»»
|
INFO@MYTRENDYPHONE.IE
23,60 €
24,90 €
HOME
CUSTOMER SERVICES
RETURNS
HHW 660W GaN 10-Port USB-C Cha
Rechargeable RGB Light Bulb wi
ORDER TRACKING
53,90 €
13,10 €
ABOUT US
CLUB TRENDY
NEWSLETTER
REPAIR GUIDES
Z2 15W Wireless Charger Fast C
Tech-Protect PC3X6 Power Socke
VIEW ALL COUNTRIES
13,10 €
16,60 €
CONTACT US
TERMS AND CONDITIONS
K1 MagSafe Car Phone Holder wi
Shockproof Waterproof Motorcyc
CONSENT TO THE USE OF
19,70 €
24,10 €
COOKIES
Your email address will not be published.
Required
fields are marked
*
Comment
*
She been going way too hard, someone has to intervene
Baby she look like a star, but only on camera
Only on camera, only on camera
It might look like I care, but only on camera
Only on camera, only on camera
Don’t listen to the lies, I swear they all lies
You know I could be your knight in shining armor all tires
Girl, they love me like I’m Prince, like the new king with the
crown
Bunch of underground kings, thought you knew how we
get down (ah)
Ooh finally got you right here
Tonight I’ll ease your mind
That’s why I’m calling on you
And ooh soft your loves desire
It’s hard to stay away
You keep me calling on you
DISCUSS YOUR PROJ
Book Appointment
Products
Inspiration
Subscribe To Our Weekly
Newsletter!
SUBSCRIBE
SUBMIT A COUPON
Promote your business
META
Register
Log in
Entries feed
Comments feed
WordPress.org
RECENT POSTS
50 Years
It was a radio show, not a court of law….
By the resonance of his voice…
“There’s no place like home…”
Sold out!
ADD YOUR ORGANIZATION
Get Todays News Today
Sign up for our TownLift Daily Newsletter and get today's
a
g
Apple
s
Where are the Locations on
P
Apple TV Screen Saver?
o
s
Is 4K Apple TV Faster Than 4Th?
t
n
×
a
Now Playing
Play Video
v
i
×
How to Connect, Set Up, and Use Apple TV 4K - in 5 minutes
««
Task to complete -
The full set of records above must be reproduced exactly in the reply.

Exercise result -
|
INFO@MYTRENDYPHONE.IE
23,60 €
24,90 €
HOME
CUSTOMER SERVICES
RETURNS
HHW 660W GaN 10-Port USB-C Cha
Rechargeable RGB Light Bulb wi
ORDER TRACKING
53,90 €
13,10 €
ABOUT US
CLUB TRENDY
NEWSLETTER
REPAIR GUIDES
Z2 15W Wireless Charger Fast C
Tech-Protect PC3X6 Power Socke
VIEW ALL COUNTRIES
13,10 €
16,60 €
CONTACT US
TERMS AND CONDITIONS
K1 MagSafe Car Phone Holder wi
Shockproof Waterproof Motorcyc
CONSENT TO THE USE OF
19,70 €
24,10 €
COOKIES
Your email address will not be published.
Required
fields are marked
*
Comment
*
She been going way too hard, someone has to intervene
Baby she look like a star, but only on camera
Only on camera, only on camera
It might look like I care, but only on camera
Only on camera, only on camera
Don’t listen to the lies, I swear they all lies
You know I could be your knight in shining armor all tires
Girl, they love me like I’m Prince, like the new king with the
crown
Bunch of underground kings, thought you knew how we
get down (ah)
Ooh finally got you right here
Tonight I’ll ease your mind
That’s why I’m calling on you
And ooh soft your loves desire
It’s hard to stay away
You keep me calling on you
DISCUSS YOUR PROJ
Book Appointment
Products
Inspiration
Subscribe To Our Weekly
Newsletter!
SUBSCRIBE
SUBMIT A COUPON
Promote your business
META
Register
Log in
Entries feed
Comments feed
WordPress.org
RECENT POSTS
50 Years
It was a radio show, not a court of law….
By the resonance of his voice…
“There’s no place like home…”
Sold out!
ADD YOUR ORGANIZATION
Get Todays News Today
Sign up for our TownLift Daily Newsletter and get today's
a
g
Apple
s
Where are the Locations on
P
Apple TV Screen Saver?
o
s
Is 4K Apple TV Faster Than 4Th?
t
n
×
a
Now Playing
Play Video
v
i
×
How to Connect, Set Up, and Use Apple TV 4K - in 5 minutes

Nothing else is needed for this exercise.